Con la peggiore ondata di casi di coronavirus (COVID-19) che continuano a crescere a un ritmo rapido, la necessità di agire per proteggerci dalla contrazione e dalla diffusione del virus è diventata una parte cruciale della nostra vita quotidiana.
Ma ci sono ancora parti della popolazione che non prendono la minaccia sul serio come dovrebbero. Che si tratti di negazione, di vivere in una camera di risonanza della disinformazione o semplicemente di non essere consapevoli dei pericoli, ampie fasce di persone non prendono precauzioni per rallentare la diffusione.
Secondo l’esperta di malattie infettive Carla McWilliams, MD, è essenziale che queste persone inizino a trattare la situazione con la serietà che merita. Quindi abbiamo parlato con il dottor McWilliams della situazione attuale e del perché, esattamente, è così importante che tutti facciano la propria parte.

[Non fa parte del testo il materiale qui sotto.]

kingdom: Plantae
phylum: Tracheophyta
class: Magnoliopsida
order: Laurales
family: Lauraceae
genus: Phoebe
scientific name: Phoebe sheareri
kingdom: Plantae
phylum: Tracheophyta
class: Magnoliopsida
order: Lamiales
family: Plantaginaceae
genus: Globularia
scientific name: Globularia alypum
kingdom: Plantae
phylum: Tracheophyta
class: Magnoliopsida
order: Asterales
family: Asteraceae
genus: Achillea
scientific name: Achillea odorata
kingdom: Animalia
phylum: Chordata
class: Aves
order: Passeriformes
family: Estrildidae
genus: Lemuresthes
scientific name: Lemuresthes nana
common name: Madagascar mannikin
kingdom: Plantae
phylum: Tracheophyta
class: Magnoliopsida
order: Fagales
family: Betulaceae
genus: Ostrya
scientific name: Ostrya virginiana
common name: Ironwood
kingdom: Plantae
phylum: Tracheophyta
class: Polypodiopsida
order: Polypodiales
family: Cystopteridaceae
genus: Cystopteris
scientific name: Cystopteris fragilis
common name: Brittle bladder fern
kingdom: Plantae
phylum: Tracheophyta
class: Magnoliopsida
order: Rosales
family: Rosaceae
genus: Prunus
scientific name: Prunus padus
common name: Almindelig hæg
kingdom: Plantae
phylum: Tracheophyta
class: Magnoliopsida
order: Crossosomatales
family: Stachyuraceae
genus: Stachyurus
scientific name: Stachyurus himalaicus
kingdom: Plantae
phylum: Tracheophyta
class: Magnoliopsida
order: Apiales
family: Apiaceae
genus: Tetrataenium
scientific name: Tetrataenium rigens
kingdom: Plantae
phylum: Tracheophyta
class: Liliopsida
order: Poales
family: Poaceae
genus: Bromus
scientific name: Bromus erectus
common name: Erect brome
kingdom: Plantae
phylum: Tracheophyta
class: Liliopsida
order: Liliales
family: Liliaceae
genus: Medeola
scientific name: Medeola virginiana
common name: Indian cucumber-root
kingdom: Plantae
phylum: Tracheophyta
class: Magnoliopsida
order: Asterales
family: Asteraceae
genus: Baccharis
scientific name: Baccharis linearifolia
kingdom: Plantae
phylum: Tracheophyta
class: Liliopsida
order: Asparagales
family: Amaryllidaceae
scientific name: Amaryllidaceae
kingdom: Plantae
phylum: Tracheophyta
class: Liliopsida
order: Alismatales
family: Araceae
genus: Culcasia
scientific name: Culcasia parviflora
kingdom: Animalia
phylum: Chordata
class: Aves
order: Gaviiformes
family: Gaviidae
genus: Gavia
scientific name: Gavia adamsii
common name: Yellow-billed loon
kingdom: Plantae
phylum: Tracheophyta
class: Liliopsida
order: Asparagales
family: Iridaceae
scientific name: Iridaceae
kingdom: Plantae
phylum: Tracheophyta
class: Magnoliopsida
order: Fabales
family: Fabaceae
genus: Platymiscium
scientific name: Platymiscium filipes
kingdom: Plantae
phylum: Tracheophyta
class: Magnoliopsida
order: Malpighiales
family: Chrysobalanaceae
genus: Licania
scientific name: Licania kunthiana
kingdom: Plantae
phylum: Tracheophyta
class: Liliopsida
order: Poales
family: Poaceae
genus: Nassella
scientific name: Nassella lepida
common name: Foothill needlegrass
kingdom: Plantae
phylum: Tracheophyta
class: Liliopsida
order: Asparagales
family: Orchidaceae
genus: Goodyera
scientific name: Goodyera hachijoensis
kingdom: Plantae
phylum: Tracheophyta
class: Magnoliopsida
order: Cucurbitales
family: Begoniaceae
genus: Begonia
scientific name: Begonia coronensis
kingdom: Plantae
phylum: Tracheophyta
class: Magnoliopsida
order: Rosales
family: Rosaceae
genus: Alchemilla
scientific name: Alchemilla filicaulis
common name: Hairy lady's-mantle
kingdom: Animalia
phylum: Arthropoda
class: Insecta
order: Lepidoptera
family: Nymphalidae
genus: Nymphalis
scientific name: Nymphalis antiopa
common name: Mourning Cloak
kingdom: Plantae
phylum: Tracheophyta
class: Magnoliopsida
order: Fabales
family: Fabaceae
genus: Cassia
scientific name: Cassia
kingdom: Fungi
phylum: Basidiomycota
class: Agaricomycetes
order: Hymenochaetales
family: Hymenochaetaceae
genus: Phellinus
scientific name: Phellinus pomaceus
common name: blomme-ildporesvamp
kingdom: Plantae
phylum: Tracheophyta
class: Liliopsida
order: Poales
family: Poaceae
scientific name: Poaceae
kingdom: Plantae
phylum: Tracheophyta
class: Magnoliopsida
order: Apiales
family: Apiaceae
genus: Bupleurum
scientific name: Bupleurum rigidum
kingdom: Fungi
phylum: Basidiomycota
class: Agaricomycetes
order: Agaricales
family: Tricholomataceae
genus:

L’importanza di prendere sul serio la pandemia
Forse l’aspetto più importante nel riconoscere quest’ultima ondata, secondo il dottor McWilliams, è come la mancanza di riconoscimento farà sì che i casi continuino a crescere. “Il pubblico in generale deve riconoscere e comprendere che i tassi a livello nazionale stanno aumentando drammaticamente e non prenderli sul serio aggiungerà benzina sul fuoco”, afferma.
Non aspettare un vaccino
Il dottor McWilliams esprime anche preoccupazione per il fatto che le recenti notizie sugli studi sui vaccini, sebbene positive, possano causare un falso senso di sicurezza. “Noi come popolazione dobbiamo riconoscere che non siamo ancora al punto in cui disponiamo di un vaccino efficace e ampiamente disponibile”, osserva.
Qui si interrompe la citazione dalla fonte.